### TASK STATEMENT
Filter the items below down to the lines that contain the string "comma", and copy each such line verbatim.

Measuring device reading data
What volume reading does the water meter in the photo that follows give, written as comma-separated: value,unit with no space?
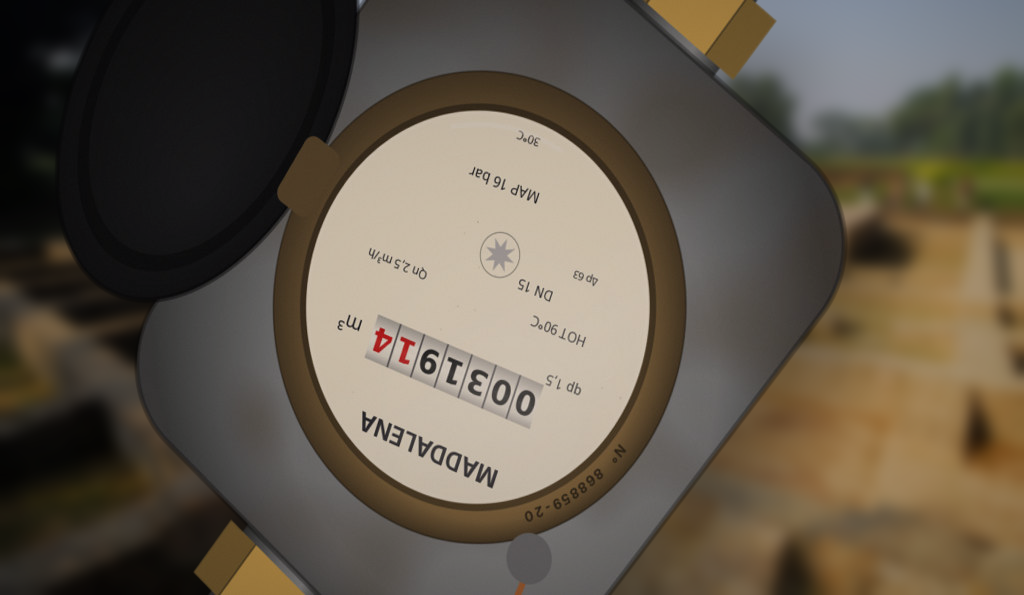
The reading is 319.14,m³
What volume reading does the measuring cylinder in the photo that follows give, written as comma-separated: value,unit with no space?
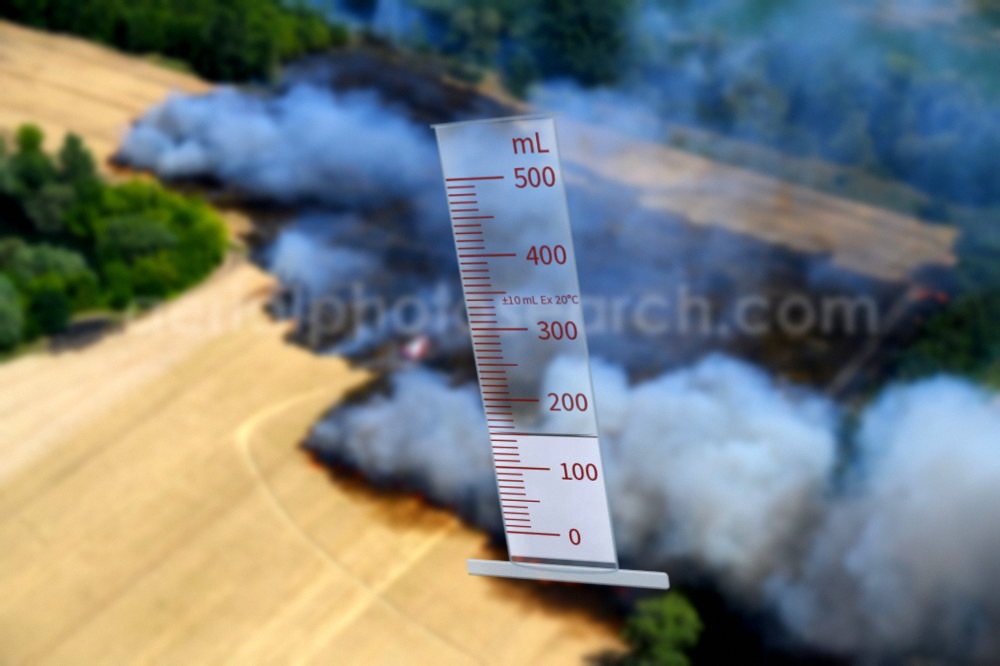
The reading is 150,mL
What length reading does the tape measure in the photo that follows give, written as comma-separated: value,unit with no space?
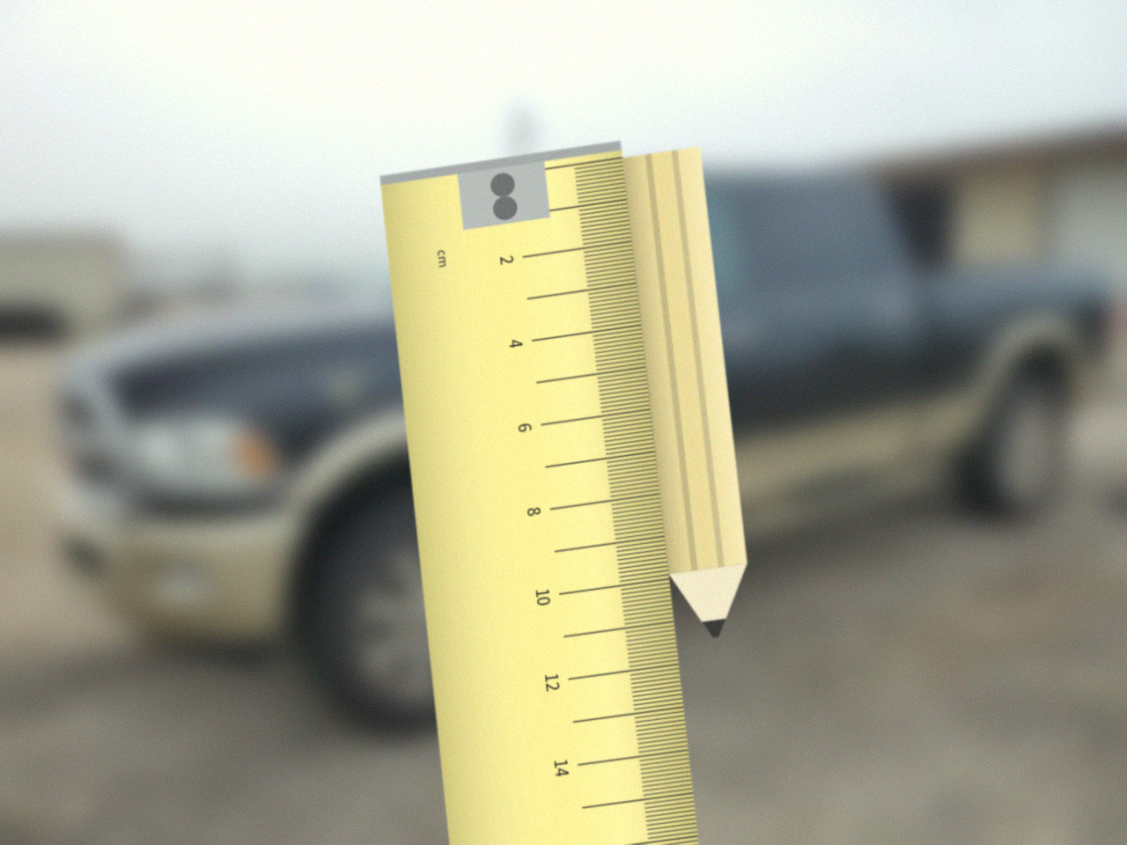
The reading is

### OUTPUT OF THE EXERCISE
What volume reading does the water meter in the photo that follows give, written as comma-separated: value,unit with no space?
What volume reading does the measuring cylinder in the photo that follows give, written as comma-separated: value,unit with no space?
What length reading does the tape measure in the photo that follows give, written as comma-separated: value,unit with no space?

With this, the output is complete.